=== Begin Enclosure ===

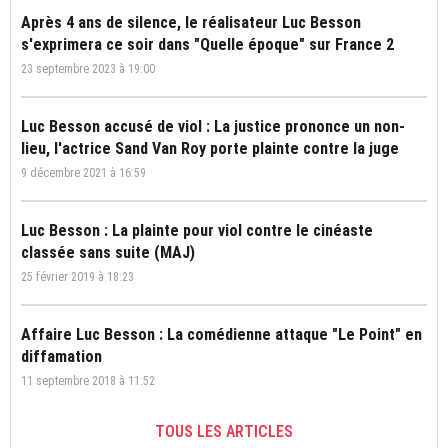
Après 4 ans de silence, le réalisateur Luc Besson
s'exprimera ce soir dans "Quelle époque" sur France 2
23 septembre 2023 à 19:00
Luc Besson accusé de viol : La justice prononce un non-
lieu, l'actrice Sand Van Roy porte plainte contre la juge
9 décembre 2021 à 16:59
Luc Besson : La plainte pour viol contre le cinéaste
classée sans suite (MAJ)
25 février 2019 à 18:23
Affaire Luc Besson : La comédienne attaque "Le Point" en
diffamation
11 septembre 2018 à 11:52
TOUS LES ARTICLES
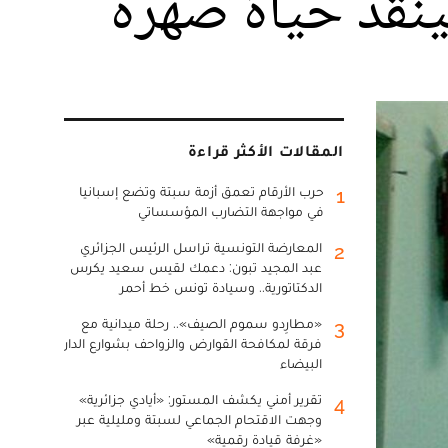
لينقذ حياة صهره
المقالات الأكثر قراءة
حرب الأرقام تعمق أزمة سبتة وتضع إسبانيا
1
في مواجهة التضارب المؤسساتي
المعارضة التونسية تراسل الرئيس الجزائري
2
عبد المجيد تبون: دعمك لقيس سعيد يكرس
الدكتاتورية.. وسيادة تونس خط أحمر
«مطارِدو سموم الصيف».. رحلة ميدانية مع
3
فرقة لمكافحة القوارض والزواحف بشوارع الدار
البيضاء
تقرير أمني يكشف المستور: «أيادي جزائرية»
4
وجهت الاقتحام الجماعي لسبتة ومليلية عبر
«غرفة قيادة رقمية»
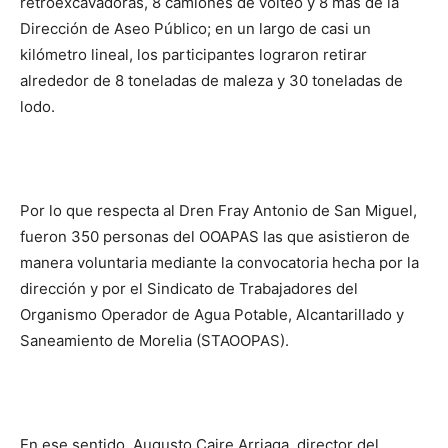
retroexcavadoras, 8 camiones de volteo y 8 más de la
Dirección de Aseo Público; en un largo de casi un
kilómetro lineal, los participantes lograron retirar
alrededor de 8 toneladas de maleza y 30 toneladas de
lodo.
Por lo que respecta al Dren Fray Antonio de San Miguel,
fueron 350 personas del OOAPAS las que asistieron de
manera voluntaria mediante la convocatoria hecha por la
dirección y por el Sindicato de Trabajadores del
Organismo Operador de Agua Potable, Alcantarillado y
Saneamiento de Morelia (STAOOPAS).
En ese sentido, Augusto Caire Arriaga, director del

=== End Enclosure ===

### PROBLEM DETAILS
When you reach a picture in the records above, pass over it and transcribe the rest exactly.

### ANSWER SECTION
Après 4 ans de silence, le réalisateur Luc Besson
s'exprimera ce soir dans "Quelle époque" sur France 2
23 septembre 2023 à 19:00
Luc Besson accusé de viol : La justice prononce un non-
lieu, l'actrice Sand Van Roy porte plainte contre la juge
9 décembre 2021 à 16:59
Luc Besson : La plainte pour viol contre le cinéaste
classée sans suite (MAJ)
25 février 2019 à 18:23
Affaire Luc Besson : La comédienne attaque "Le Point" en
diffamation
11 septembre 2018 à 11:52
TOUS LES ARTICLES
لينقذ حياة صهره
المقالات الأكثر قراءة
حرب الأرقام تعمق أزمة سبتة وتضع إسبانيا
1
في مواجهة التضارب المؤسساتي
المعارضة التونسية تراسل الرئيس الجزائري
2
عبد المجيد تبون: دعمك لقيس سعيد يكرس
الدكتاتورية.. وسيادة تونس خط أحمر
«مطارِدو سموم الصيف».. رحلة ميدانية مع
3
فرقة لمكافحة القوارض والزواحف بشوارع الدار
البيضاء
تقرير أمني يكشف المستور: «أيادي جزائرية»
4
وجهت الاقتحام الجماعي لسبتة ومليلية عبر
«غرفة قيادة رقمية»
retroexcavadoras, 8 camiones de volteo y 8 más de la
Dirección de Aseo Público; en un largo de casi un
kilómetro lineal, los participantes lograron retirar
alrededor de 8 toneladas de maleza y 30 toneladas de
lodo.
Por lo que respecta al Dren Fray Antonio de San Miguel,
fueron 350 personas del OOAPAS las que asistieron de
manera voluntaria mediante la convocatoria hecha por la
dirección y por el Sindicato de Trabajadores del
Organismo Operador de Agua Potable, Alcantarillado y
Saneamiento de Morelia (STAOOPAS).
En ese sentido, Augusto Caire Arriaga, director del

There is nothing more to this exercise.